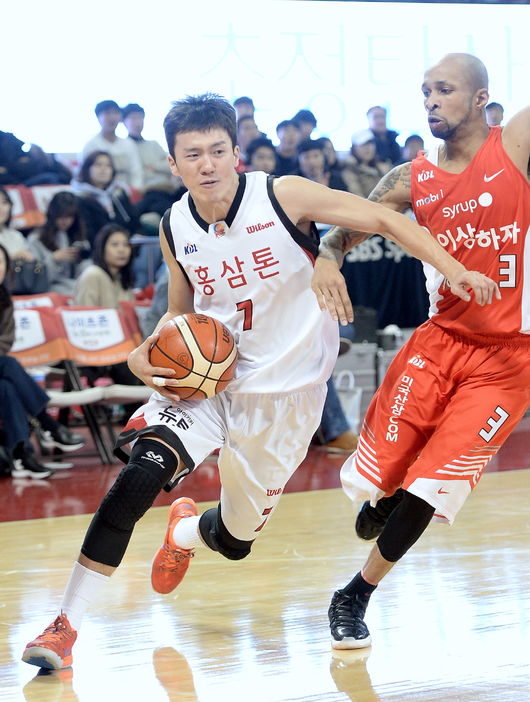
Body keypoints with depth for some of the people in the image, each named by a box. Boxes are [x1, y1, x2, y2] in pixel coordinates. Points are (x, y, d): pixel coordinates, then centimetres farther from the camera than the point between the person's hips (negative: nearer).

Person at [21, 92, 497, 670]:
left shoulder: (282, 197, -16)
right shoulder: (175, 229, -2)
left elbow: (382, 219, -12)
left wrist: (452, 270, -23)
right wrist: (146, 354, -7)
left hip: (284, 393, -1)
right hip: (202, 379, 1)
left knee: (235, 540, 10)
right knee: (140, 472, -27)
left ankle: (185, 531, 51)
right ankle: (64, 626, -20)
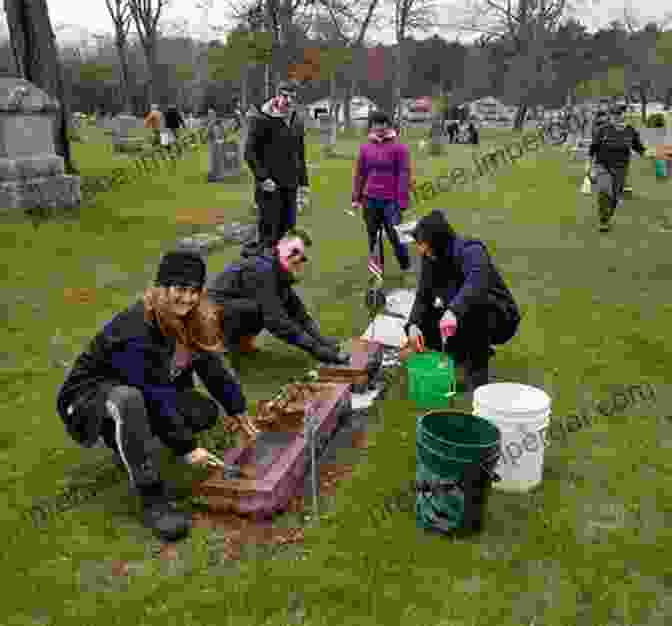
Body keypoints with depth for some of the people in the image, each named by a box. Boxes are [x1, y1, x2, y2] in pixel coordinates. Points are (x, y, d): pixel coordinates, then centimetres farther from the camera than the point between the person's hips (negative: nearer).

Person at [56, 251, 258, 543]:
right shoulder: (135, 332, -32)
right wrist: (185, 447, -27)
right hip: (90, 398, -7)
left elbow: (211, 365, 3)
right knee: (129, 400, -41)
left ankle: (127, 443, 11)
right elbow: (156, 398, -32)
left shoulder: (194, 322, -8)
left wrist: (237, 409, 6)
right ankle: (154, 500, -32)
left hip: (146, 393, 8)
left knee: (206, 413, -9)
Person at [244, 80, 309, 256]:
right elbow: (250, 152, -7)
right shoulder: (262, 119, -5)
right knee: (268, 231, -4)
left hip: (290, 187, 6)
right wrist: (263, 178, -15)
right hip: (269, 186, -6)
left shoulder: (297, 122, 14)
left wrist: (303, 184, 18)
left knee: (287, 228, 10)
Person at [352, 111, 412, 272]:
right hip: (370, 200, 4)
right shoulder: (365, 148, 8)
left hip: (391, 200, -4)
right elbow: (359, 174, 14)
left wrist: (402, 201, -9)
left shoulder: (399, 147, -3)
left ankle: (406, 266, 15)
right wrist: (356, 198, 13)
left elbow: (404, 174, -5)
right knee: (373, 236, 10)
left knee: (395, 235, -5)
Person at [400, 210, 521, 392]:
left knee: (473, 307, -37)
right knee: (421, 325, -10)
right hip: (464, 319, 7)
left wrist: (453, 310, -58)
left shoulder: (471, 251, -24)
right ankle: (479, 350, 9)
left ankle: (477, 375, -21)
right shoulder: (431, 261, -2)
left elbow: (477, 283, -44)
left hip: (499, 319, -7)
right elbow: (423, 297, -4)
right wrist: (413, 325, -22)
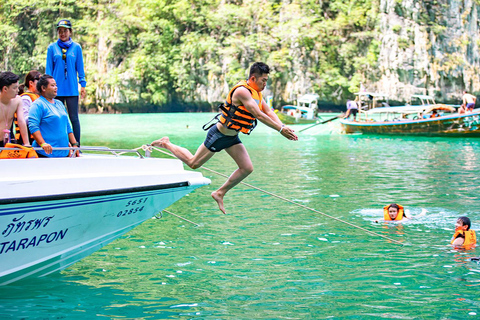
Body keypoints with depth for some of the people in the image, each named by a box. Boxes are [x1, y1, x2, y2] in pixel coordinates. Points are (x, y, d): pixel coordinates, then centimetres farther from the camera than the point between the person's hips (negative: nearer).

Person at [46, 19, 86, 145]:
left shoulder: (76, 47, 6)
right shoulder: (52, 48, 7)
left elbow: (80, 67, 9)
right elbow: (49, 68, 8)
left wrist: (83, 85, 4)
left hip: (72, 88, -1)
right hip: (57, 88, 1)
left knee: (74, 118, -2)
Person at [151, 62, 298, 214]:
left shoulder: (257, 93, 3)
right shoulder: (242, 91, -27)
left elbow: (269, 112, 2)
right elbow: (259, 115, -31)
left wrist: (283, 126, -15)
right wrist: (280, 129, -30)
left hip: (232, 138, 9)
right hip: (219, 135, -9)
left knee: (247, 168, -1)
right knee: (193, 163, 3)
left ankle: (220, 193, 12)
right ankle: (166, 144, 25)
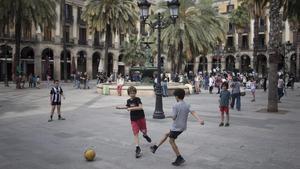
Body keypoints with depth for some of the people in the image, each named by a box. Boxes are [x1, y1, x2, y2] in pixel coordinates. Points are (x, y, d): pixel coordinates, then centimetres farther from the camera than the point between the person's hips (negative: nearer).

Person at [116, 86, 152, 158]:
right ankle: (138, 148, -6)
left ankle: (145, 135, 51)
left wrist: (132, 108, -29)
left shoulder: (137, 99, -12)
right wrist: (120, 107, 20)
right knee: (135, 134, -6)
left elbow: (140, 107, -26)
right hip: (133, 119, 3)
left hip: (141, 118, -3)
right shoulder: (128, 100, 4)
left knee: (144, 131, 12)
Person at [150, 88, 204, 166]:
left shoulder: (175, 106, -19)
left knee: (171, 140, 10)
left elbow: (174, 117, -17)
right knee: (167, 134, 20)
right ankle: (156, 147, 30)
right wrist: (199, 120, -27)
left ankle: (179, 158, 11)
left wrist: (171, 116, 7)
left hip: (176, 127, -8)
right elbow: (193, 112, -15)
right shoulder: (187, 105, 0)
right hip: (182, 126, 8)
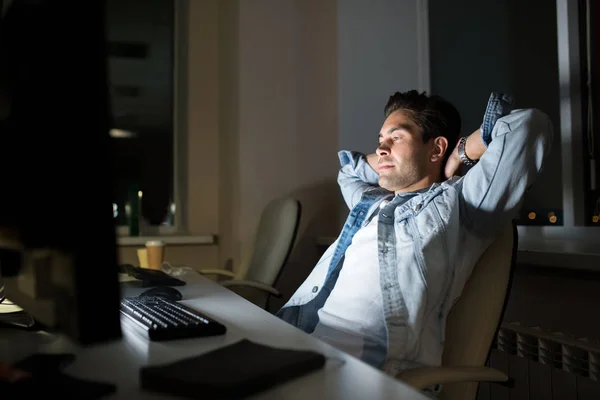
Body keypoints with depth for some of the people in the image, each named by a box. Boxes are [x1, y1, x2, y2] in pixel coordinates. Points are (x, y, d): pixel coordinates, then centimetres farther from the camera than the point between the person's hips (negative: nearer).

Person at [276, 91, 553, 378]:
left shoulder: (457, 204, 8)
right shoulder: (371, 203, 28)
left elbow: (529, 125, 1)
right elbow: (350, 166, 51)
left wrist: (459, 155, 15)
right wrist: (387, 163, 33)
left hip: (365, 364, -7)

#####

Task statement
Repeat only the stretch of data above that runs from the line with "right ankle: (166, 144, 25)" to the line with "right knee: (135, 134, -6)". Keep both end lines; exclude pictures.

Exercise answer
right ankle: (166, 144, 25)
Body keypoints with depth for some of the people in the image, each named by a box. Boxes are [x1, y1, x2, y2] in pixel coordinates. Points are (x, y, d): pixel coordinates, then centimetres farther from the camera than the point between the person's hips (negative: nearer).

Person at [116, 86, 152, 158]:
right ankle: (138, 148, -6)
left ankle: (145, 135, 51)
left wrist: (132, 108, -29)
left shoulder: (137, 99, -12)
right wrist: (120, 107, 20)
right knee: (135, 134, -6)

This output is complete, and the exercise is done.